§ Entries provided
--------------------------------

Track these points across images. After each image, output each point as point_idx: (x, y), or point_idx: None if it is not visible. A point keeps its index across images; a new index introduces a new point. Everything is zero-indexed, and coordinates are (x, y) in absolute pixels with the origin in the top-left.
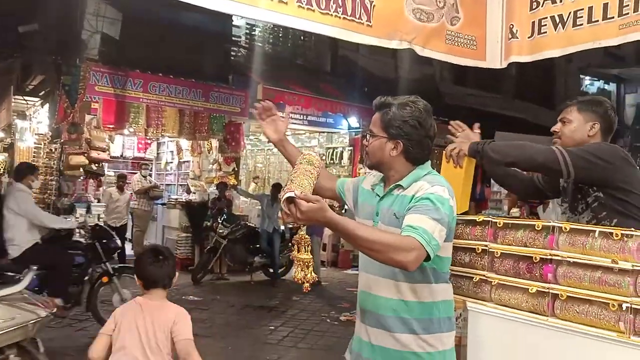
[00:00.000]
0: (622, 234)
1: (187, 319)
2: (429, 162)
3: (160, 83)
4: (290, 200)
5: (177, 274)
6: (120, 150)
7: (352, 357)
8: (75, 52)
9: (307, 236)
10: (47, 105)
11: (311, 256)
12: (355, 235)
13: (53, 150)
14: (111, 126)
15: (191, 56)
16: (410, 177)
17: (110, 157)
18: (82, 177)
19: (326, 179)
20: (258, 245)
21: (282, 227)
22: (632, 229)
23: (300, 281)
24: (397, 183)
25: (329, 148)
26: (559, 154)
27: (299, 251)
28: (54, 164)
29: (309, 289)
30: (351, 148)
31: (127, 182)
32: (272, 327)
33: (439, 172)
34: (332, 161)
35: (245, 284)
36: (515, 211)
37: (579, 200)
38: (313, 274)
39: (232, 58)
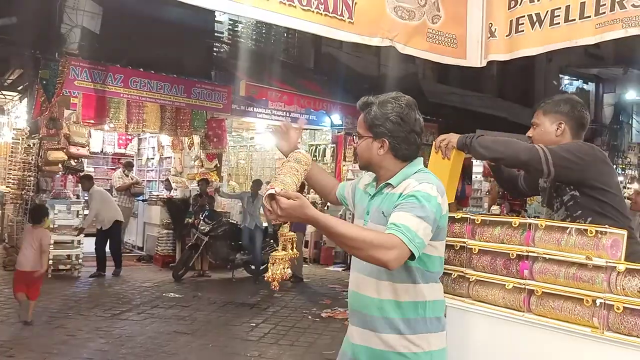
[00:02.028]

--------------------------------

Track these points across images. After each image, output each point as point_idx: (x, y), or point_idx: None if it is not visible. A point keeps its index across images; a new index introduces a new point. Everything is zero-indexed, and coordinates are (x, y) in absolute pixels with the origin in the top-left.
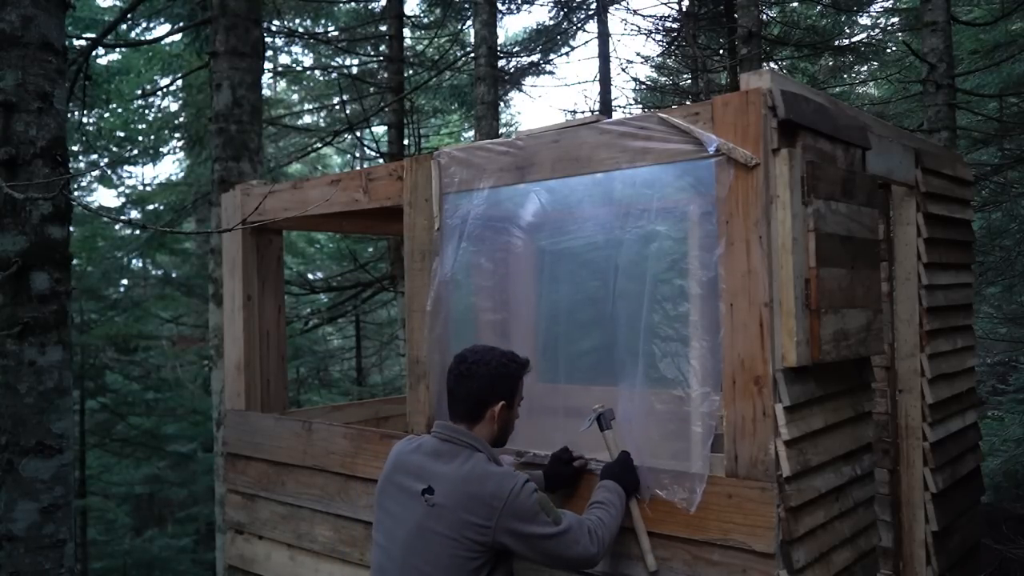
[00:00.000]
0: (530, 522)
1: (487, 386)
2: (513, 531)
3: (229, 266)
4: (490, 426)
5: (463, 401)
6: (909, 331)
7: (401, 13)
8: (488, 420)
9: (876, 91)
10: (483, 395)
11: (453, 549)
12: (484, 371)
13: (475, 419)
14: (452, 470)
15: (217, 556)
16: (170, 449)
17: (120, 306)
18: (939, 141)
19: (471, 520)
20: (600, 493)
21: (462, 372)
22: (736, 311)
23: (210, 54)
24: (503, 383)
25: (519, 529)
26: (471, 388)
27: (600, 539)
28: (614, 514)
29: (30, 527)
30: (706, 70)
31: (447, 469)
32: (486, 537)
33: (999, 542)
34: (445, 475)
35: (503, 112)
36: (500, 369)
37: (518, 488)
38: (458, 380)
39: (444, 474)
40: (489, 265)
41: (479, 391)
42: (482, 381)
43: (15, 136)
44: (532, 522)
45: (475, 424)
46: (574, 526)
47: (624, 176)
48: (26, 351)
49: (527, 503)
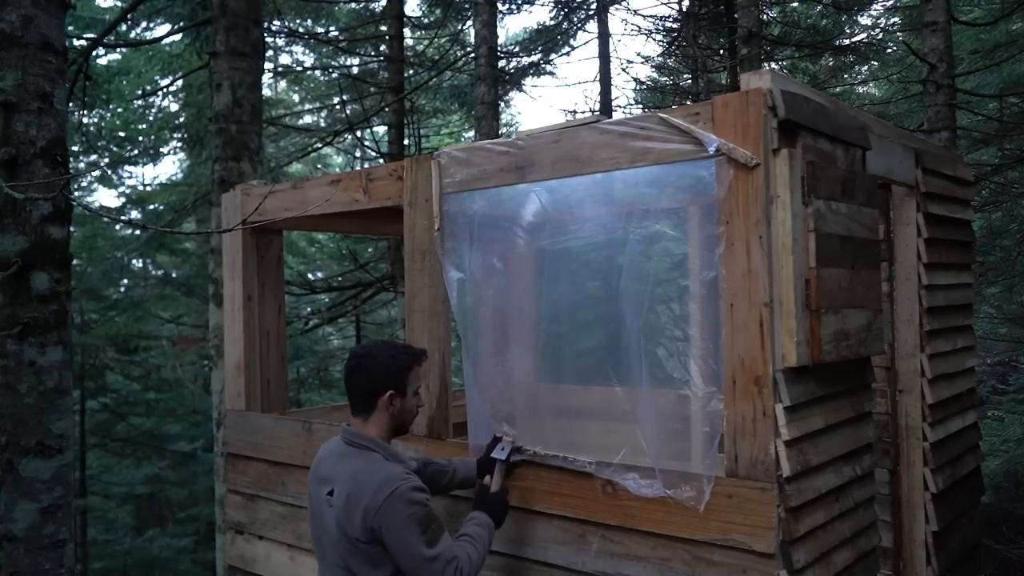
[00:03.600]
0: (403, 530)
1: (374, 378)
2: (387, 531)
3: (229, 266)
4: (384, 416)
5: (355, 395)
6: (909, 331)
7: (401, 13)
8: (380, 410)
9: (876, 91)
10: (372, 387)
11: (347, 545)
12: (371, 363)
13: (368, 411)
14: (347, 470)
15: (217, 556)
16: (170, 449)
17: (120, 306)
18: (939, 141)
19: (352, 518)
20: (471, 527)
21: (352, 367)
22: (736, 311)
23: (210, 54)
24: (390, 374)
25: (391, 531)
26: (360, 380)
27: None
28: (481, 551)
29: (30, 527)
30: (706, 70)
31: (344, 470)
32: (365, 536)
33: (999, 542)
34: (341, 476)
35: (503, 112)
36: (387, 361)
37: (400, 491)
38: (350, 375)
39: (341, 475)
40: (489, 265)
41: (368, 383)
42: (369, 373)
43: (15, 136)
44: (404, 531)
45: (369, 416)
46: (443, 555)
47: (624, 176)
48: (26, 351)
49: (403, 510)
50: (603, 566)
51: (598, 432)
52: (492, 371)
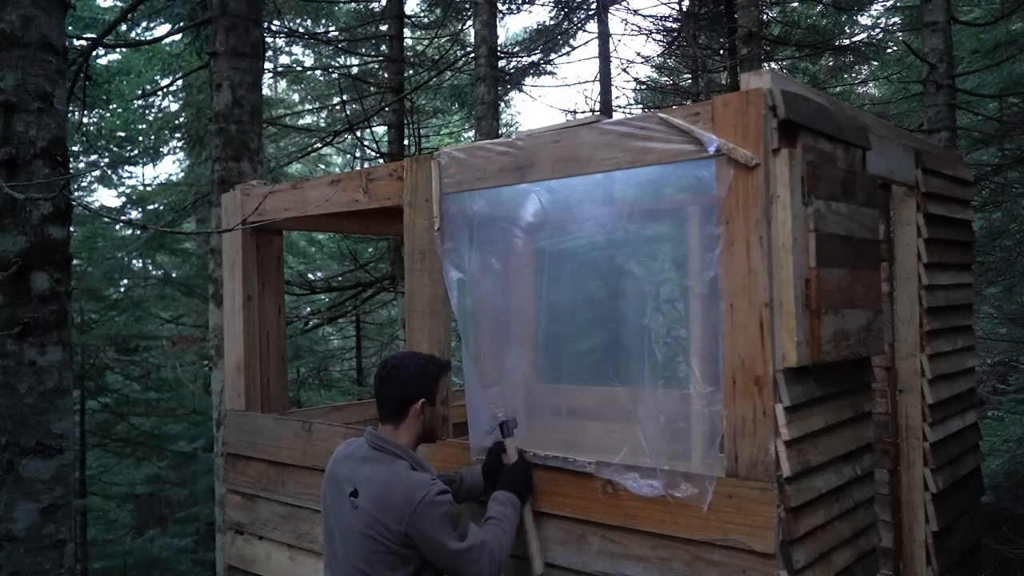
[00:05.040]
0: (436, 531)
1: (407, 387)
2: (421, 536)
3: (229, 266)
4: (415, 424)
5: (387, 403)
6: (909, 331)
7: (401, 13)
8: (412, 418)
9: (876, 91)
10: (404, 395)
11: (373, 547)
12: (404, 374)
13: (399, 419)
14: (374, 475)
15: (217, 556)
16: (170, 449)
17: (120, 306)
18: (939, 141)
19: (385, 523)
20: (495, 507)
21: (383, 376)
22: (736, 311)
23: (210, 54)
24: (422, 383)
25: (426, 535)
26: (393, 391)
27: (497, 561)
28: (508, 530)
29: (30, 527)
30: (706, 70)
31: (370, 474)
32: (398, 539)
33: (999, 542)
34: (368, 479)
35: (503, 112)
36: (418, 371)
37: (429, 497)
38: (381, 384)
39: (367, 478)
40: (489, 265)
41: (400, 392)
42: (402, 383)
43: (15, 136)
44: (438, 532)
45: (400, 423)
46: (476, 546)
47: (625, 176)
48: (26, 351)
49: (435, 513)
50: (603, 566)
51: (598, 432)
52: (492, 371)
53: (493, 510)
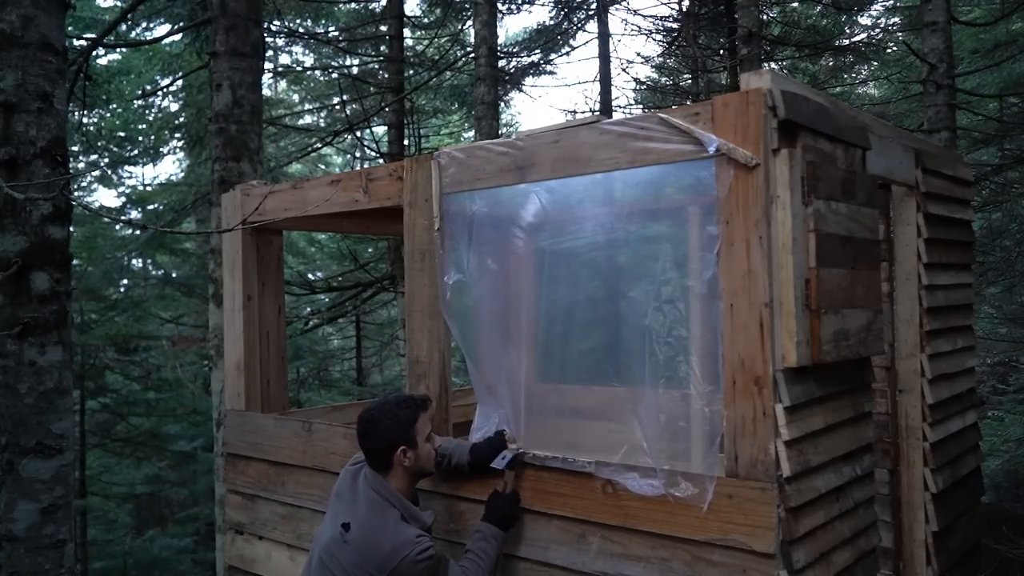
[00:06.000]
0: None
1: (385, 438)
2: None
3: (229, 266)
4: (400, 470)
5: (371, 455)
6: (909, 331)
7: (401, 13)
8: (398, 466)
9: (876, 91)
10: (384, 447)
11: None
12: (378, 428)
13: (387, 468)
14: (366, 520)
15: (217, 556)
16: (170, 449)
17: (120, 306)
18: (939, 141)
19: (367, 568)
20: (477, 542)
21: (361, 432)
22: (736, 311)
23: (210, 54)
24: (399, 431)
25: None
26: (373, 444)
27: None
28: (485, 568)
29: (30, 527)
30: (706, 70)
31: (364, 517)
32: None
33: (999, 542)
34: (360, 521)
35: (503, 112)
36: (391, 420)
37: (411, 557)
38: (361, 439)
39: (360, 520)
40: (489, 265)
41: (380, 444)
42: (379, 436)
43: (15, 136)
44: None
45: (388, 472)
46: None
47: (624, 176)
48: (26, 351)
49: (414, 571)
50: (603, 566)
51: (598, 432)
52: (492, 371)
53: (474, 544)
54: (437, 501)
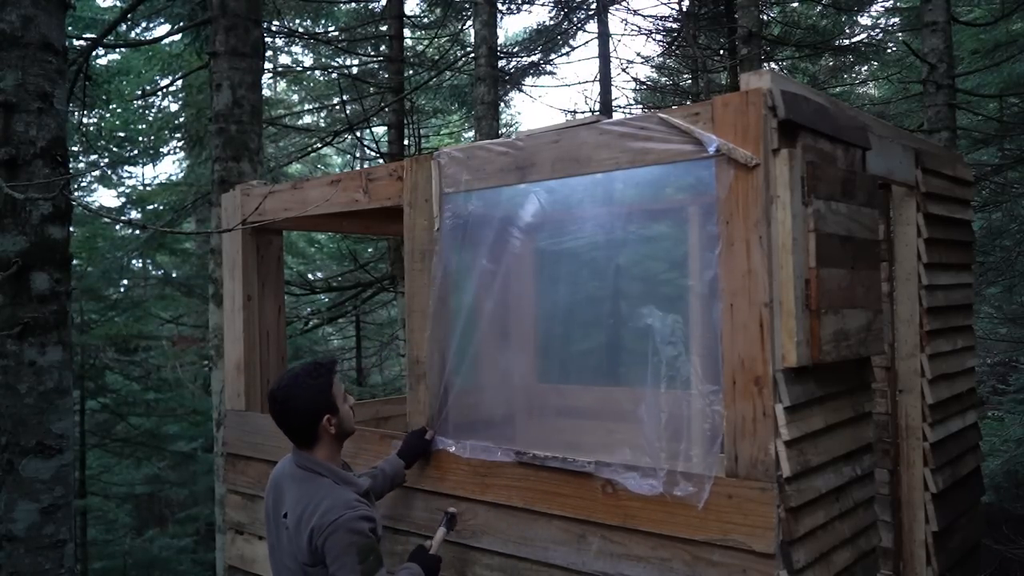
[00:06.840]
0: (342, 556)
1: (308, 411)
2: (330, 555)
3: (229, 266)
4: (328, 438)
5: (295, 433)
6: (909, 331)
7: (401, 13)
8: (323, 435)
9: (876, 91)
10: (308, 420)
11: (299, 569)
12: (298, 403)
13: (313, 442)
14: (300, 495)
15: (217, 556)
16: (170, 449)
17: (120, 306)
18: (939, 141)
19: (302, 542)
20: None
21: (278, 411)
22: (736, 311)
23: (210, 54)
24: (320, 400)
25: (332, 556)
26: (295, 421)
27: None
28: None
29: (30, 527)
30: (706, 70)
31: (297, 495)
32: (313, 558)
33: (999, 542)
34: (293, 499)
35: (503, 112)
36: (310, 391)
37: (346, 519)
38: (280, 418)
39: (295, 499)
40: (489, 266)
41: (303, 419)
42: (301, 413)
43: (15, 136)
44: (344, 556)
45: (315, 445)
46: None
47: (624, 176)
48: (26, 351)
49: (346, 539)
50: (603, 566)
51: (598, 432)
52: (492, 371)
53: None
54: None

--------------------------------

§ Exercise instructions
Everything above from the line with "36: (500, 369)" to the line with "49: (527, 503)", both included, must be repeated exactly, and nothing outside that range.

§ Worked solution
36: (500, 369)
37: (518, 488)
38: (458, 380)
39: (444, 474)
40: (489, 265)
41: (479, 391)
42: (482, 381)
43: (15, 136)
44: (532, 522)
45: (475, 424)
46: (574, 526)
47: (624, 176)
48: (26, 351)
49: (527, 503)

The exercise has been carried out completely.